#### Exercise goal:
Your answer should consist of each line below that includes the word "Porsche".
+ + + +
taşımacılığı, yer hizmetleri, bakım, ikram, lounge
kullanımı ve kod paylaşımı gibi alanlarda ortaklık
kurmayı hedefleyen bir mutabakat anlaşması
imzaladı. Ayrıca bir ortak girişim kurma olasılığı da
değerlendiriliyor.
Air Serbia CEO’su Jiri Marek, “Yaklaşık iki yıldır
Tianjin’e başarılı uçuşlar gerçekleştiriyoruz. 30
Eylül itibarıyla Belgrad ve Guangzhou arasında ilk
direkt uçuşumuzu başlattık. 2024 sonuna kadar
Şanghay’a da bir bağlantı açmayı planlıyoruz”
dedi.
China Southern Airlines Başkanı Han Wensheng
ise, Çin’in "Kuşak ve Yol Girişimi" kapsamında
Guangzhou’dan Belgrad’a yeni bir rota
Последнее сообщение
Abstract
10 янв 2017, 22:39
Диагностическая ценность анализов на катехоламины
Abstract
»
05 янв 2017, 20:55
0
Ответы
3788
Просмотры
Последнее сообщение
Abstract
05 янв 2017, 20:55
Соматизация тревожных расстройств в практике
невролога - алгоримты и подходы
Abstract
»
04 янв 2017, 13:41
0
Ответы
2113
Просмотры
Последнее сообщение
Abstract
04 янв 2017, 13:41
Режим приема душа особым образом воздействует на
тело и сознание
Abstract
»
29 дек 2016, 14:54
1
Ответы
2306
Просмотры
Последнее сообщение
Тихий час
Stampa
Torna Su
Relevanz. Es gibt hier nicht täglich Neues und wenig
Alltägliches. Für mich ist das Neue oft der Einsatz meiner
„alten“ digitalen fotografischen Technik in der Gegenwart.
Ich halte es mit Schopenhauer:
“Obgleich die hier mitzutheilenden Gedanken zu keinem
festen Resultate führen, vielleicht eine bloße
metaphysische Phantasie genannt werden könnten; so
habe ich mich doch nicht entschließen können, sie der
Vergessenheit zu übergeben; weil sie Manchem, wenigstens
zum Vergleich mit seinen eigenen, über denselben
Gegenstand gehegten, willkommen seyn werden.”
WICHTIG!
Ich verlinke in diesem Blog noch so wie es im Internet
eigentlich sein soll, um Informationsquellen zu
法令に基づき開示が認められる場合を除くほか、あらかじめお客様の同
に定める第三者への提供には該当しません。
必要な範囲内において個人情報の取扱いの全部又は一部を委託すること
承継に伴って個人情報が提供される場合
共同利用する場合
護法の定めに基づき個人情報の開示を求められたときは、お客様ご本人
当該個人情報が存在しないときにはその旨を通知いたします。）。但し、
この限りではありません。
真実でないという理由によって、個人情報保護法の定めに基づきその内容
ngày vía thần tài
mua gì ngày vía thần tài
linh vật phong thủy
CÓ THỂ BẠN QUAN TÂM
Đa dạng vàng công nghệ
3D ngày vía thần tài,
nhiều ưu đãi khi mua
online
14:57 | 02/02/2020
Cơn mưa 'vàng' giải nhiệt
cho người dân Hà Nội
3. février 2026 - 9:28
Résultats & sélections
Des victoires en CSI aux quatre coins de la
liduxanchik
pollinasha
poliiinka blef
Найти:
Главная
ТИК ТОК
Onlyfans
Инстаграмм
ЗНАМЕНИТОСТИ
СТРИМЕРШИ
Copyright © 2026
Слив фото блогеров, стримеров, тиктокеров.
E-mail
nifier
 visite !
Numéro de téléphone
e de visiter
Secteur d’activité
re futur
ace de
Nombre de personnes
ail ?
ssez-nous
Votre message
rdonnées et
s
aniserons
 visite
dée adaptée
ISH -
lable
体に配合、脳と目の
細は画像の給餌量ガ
+ + + +
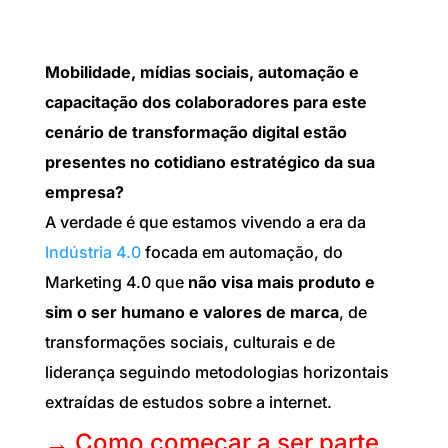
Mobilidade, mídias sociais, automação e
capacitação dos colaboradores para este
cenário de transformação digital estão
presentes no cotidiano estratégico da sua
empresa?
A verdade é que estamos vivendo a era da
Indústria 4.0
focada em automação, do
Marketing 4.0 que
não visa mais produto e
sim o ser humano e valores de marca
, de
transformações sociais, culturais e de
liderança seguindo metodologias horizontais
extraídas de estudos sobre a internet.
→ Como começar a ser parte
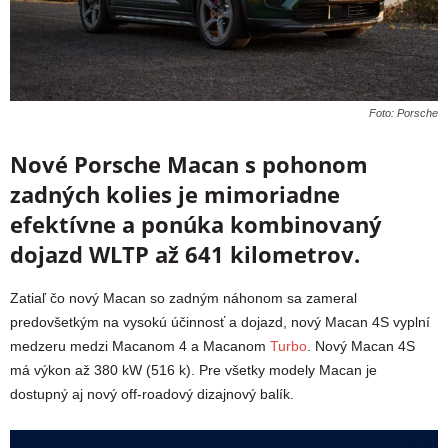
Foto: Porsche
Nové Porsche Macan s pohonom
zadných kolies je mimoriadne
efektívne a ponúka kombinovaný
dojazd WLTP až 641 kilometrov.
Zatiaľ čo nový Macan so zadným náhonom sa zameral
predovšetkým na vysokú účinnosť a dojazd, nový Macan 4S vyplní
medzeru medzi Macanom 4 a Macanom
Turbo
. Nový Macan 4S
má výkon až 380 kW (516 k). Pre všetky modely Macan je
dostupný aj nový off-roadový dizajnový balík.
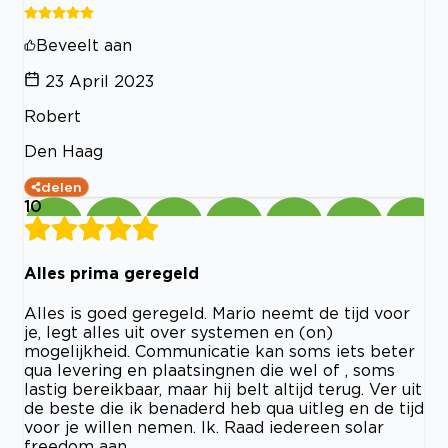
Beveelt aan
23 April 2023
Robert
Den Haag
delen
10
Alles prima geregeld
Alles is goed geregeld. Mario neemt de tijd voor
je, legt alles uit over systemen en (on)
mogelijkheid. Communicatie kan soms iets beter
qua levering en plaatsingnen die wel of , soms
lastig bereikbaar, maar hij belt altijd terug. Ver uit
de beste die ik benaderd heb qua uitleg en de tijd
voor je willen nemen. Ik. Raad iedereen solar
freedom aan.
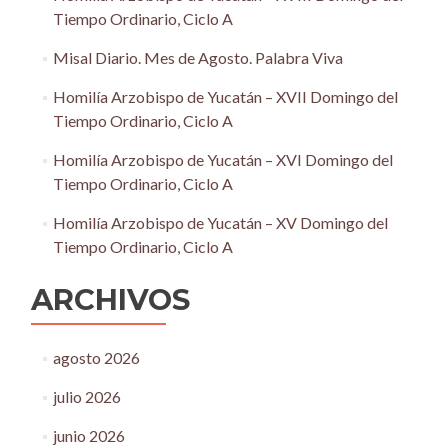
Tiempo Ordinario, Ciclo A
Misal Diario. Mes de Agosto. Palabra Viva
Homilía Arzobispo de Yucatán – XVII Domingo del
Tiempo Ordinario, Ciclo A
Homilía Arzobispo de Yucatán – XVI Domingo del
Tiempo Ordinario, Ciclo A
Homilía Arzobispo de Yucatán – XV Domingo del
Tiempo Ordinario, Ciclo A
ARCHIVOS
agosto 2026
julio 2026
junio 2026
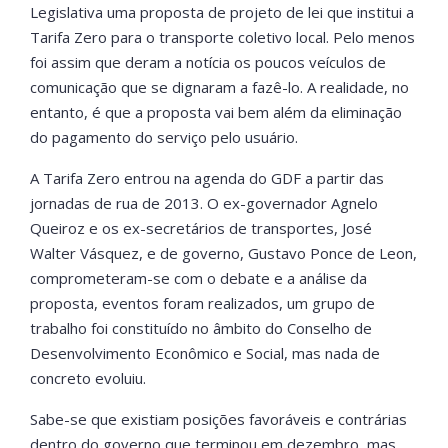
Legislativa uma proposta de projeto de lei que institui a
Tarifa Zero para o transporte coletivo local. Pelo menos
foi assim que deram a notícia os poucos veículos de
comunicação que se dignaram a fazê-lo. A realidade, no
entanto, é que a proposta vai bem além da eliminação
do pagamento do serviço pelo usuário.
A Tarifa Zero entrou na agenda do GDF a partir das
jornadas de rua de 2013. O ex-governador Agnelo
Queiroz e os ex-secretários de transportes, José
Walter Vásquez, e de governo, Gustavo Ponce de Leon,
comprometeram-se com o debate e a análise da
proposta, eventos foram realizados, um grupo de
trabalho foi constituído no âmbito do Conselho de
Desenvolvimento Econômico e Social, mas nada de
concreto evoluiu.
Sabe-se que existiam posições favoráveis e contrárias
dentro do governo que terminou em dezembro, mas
+ + + +
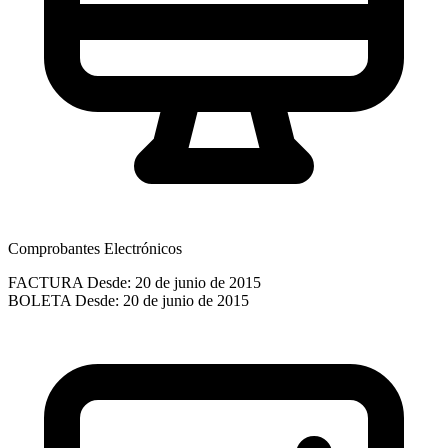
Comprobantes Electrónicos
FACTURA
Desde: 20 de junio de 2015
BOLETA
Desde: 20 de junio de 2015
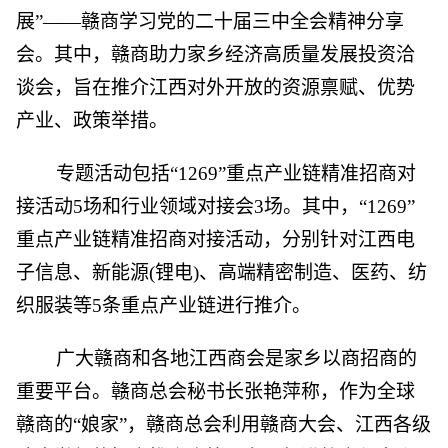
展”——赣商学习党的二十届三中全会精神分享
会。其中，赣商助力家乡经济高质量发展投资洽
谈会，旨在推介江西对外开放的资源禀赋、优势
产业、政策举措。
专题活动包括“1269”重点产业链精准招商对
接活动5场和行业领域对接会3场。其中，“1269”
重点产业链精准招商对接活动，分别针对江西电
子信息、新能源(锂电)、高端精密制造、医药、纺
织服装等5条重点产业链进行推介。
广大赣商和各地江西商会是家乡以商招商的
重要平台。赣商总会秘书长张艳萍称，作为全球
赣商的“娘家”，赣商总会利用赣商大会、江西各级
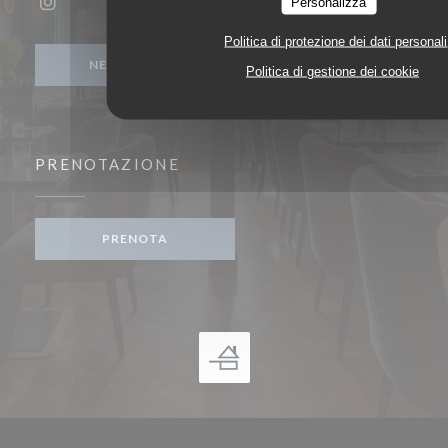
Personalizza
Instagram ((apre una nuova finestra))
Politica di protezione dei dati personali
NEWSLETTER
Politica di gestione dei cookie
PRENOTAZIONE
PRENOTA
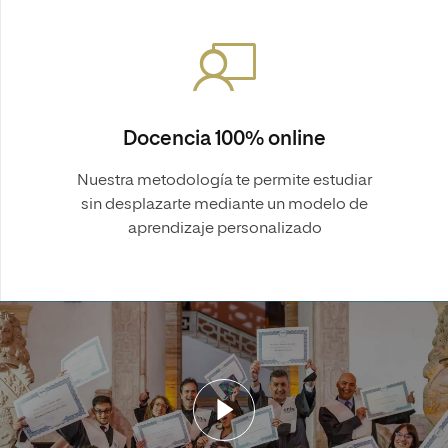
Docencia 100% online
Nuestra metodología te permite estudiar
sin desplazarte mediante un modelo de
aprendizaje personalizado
+ + + +
#### Expected answer:
Foto: Porsche
Nové Porsche Macan s pohonom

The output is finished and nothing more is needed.